Otro aspecto relevante en El Decamerón es el manejo de la “lingua vulgare” (lengua vulgar), que por primera vez marcó un precedente importante en la prosa escrita en romance, pues lo que Dante o Petrarca hicieron en verso, Boccaccio lo hizo en prosa, enfrentándose a los moralistas y “lectores letrados”, quienes le criticaron por haber usado el “latín vulgar” y no el “latín clásico”, culto o literario, en la elaboración de eso que llamaron “La comedia humana”, en contraste con La divina comedia de Dante. Empero, como Boccaccio quería llegar al corazón del pueblo con el lenguaje que hablaba el pueblo, dejó de interesarse por la crítica y siguió escribiendo en latín vulgar, que era una suerte de sociolecto usado por la soldadesca, los comerciantes y la gente de la calle. Todo esto, quizás, porque estaba consciente de que el lenguaje es algo tan vivo como la gente, o como dice Ernesto Sábato: “Esas obras que tratan de seres humanos, vivientes y sufrientes, se hacen con sangre y no con tinta, con las palabras que se mama, se vive, se sufre, se quiere, se enfurece y se muere...”

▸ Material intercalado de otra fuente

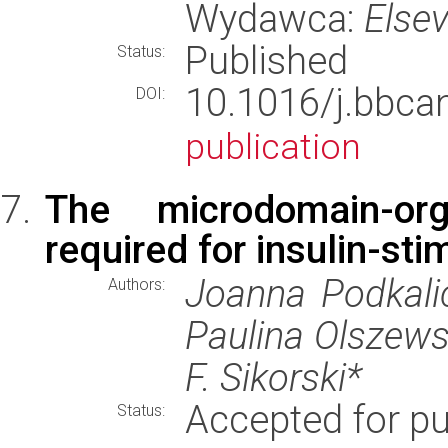
Wydawca:
Elsev
Published
Status:
10.1016/j.bbc
DOI:
publication
The microdomain-or
required for insulin-st
Joanna Podkali
Authors:
Paulina Olszews
F. Sikorski*
Accepted for pu
Status:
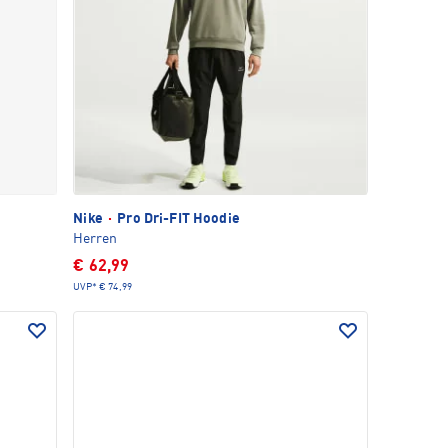
Nike
·
Pro Dri-FIT Hoodie
Herren
€ 62,99
UVP*
€ 74,99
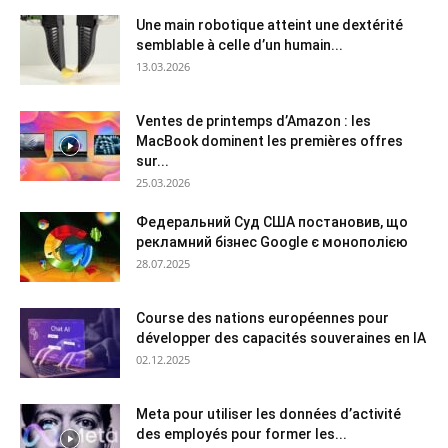
Une main robotique atteint une dextérité
semblable à celle d’un humain...
13.03.2026
Ventes de printemps d’Amazon : les
MacBook dominent les premières offres
sur...
25.03.2026
Федеральний Суд США постановив, що
рекламний бізнес Google є монополією
28.07.2025
Course des nations européennes pour
développer des capacités souveraines en IA
02.12.2025
Meta pour utiliser les données d’activité
des employés pour former les...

Como quiera que fuere, El Decamerón constituye una serie de cien narraciones puestas en boca de tres gentiles hombres y siete mujeres de luto, quienes, huyendo de la terrible peste que asoló Florencia en 1348, decidieron refugiarse en una casa de campo, sobre una loma que dominaba un pequeño valle, donde cada uno de ellos, a modo de pasar el tiempo, contaron una historia diaria, sentados en ruedo sobre las hierbas de un prado. De los diez turnos de las diez personas proviene el nombre de esta obra imperecedera que, para cualquier lector o cultor de la literatura erótica, es un punto de referencia que permite apreciar mejor el erotismo como género literario; pues sin El Decamerón sería más difícil comprender El Satiricón de Petronio, Juliette o las prosperidades del vicio del marqués de Sade, Madame Bovary de Flaubert, Ana Karerina de Tolstoi, Historia del ojo de Bataille, Delta de venus de Anaïs Nin, Lolita de Nabokov, Trópico de Cáncer de Henry Miller, El carnicero de Alina Reyes, Las edades de Lulú de Almudena Grandes y Elogio de la madrastra de Vargas Llosa. Y, desde luego, todo esto considerado una trivialidad al lado de los grandes textos asiáticos, que van desde los Kama Sutra, hindú, hasta el Tapiz de la plegaria de carne, chino.

Ahora bien, sin entrar en detalles sobre el tratamiento del lenguaje erótico, que en castellano resulta abrupto por ser un idioma poco apto para encarar este tipo de literatura (al margen de las perífrasis, metáforas y otras figuras de dicción que se usan para expresar los aspectos más ocultos de la naturaleza y la condición humanas), voy a permitirme la libertad de sugerirles la lectura de esa historia de El Decamerón que, según Boccaccio, “a veces hacía sonrojar un poco a las damas y a veces las hacía reír”. La historia relata las aventuras de Alibech (Noche 3a., 10), la muchacha virgen que quiere hacerse anacoreta con el monje Rústico, quien, cansado ya de introducir su diablito en el infierno, se retira a un lejano desierto, donde vive dedicado al ascetismo.

Así pues, estimados lectores, estoy convencido de que la historia de Alibech, si bien no les provocará una explosión erótica, al menos les hará sonreír con ese sutil humor que supo explayar el gran maestro del arte de novelar.